DeSantis has also faced accusations of enacting voter suppression laws, which disproportionately affect Black voters, and allegations of voter intimidation after his administration announced they would be arresting 19 convicted felons for trying to vote — 13 of whom were Black.
Cliff Albright, co-founder of Black Voters Matter, said these issues have been on the minds of Black Floridians for some time, but with 2024 approaching more Americans are learning about DeSantis and what he called the governor’s “anti-Black” policies.
“I think the more that Black voters across the country learn about him, the more that you’ll see that there’s going to be a strong unfavorability that he’s going to have,” Albright said.
“He takes pride in being able to say he’s standing up against the ‘woke mob,’ against these liberals, these progressive, these Black people and all of that. He’s actually going to try to turn that negative into a strength of his base.”
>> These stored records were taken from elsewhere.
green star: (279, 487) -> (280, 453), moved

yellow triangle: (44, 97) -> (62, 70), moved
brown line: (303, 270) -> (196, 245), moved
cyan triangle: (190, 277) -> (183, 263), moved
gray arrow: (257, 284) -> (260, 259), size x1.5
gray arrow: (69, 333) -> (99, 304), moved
But if DeSantis decides to announce a presidential campaign, Albright added, these policies could drive a backlash that will turn out more Black voters to vote against DeSantis.
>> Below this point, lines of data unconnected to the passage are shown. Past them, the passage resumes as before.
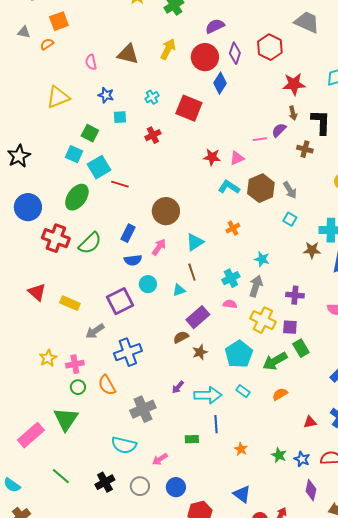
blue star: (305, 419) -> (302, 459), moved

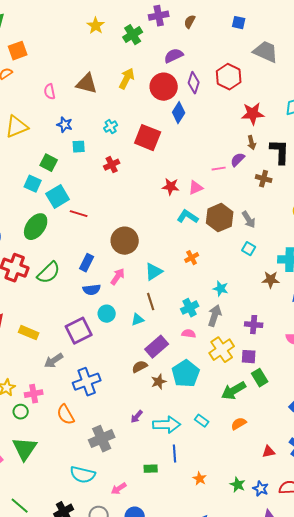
yellow cross: (263, 320) -> (222, 350), turned 30
cyan pentagon: (239, 354) -> (186, 374), moved
green circle: (78, 387) -> (21, 412), moved

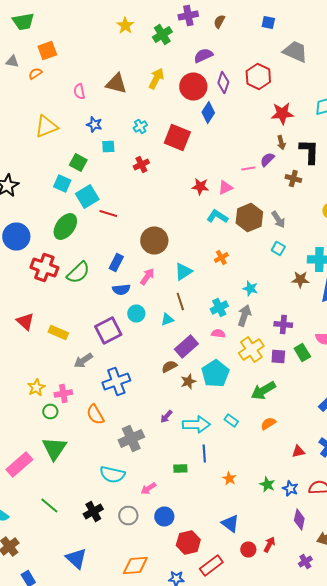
green rectangle: (260, 378) -> (302, 352), moved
And DeSantis would be facing off in the Republican primary against Trump, who managed to make inroads with Black voters in both his presidential runs.
In 2016, Trump secured 6 percent of the Black vote — which was more than then-Republican presidential nominee Mitt Romney in 2012. In 2020, that increased to 8 percent of Black voters.
According to CNN exit polls, DeSantis won 14 percent of Black voters’ support in the 2018 Florida gubernatorial election and 13 percent in the 2022 election.
“There’s some lingering benefits that Trump was able to have from his New York days, his days of hanging out with hip-hop artists and all that,” said Albright. “DeSantis doesn’t have that.”
Still, there is some hope for the larger Republican Party.
A December poll by HIT Strategies found that 11 percent of Black voters said they supported Republican candidates for the House of Representatives in the midterms. Seventeen percent of Black voters under 50 years old said they supported Republican candidates, while 16 percent of Black male voters said they supported Republican candidates for the House.
But despite an increase in Black GOP candidates running for office, and an increase in Black voter support for Republicans, the party has consistently struggled to earn the same amount of support as Democrats — in part because of the way members discuss race, said Singleton.
“The Republican Party hasn’t had to worry about really aggressively going for the Black vote in a very, very long time,” said Singleton. “There are certainly positions that many Black people would probably fit right at home with the Republican Party, but Black people are not going to vote for a party that they believe has an antithetical position to matters of race. That will always be the Achilles’ heel for the Republican Party, and until that changes, then the Republican Party will always perform the way they currently perform with Black voters.”